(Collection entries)
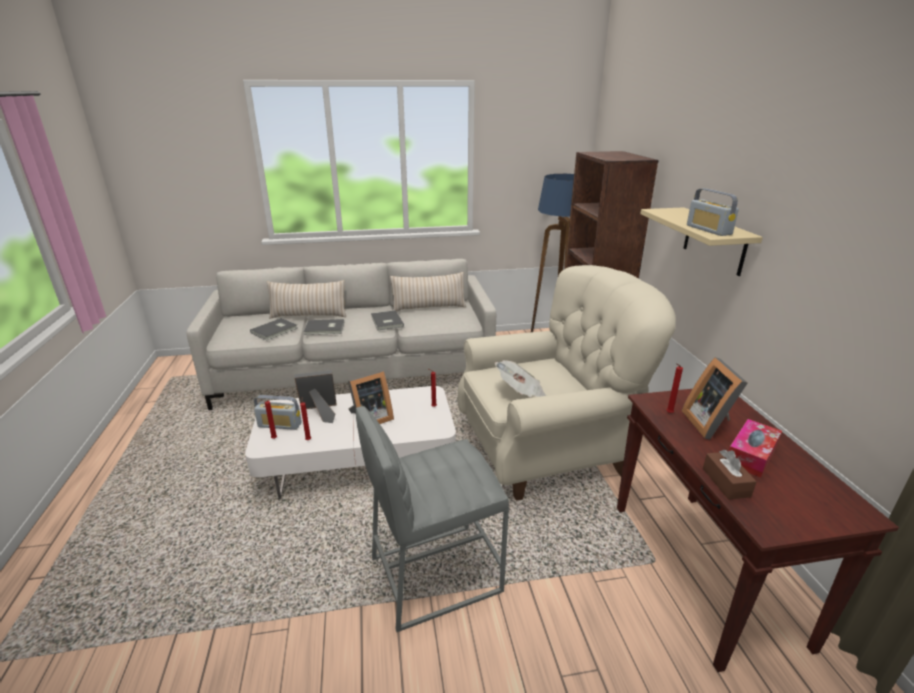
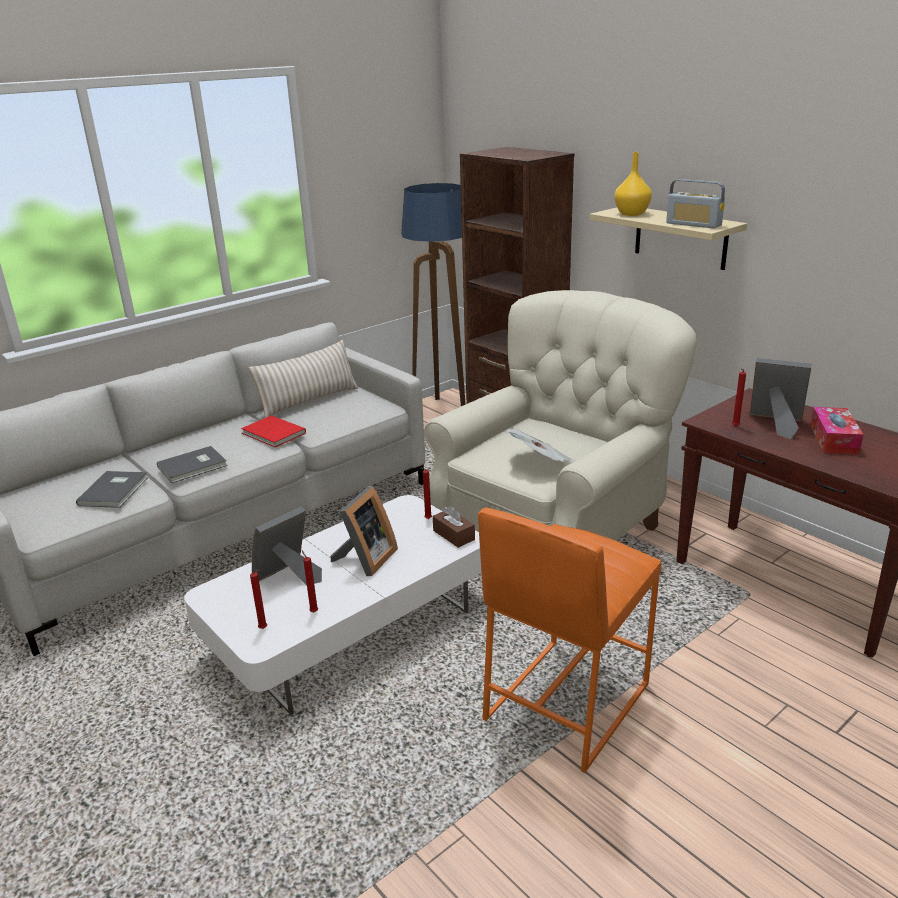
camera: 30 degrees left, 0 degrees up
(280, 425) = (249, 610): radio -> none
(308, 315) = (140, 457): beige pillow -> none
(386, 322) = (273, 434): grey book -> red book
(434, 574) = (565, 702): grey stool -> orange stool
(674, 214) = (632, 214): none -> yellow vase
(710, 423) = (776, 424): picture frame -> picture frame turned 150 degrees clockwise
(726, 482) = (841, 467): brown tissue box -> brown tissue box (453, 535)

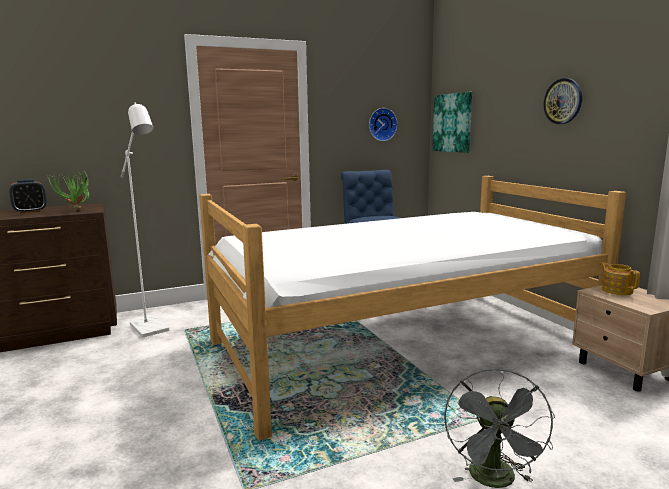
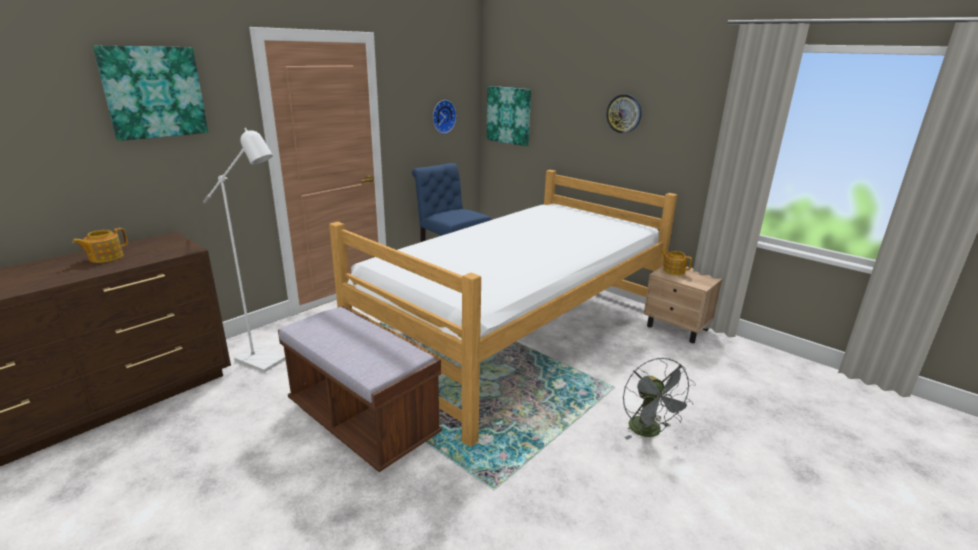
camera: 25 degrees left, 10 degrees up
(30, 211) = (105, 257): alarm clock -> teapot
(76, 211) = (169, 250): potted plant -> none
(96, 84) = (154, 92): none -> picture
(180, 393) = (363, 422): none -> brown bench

● **PROBLEM DETAILS**: The response must contain each line above that holds the string "left".

● **EXERCISE RESPONSE**:
camera: 30 degrees left, 0 degrees up
camera: 25 degrees left, 10 degrees up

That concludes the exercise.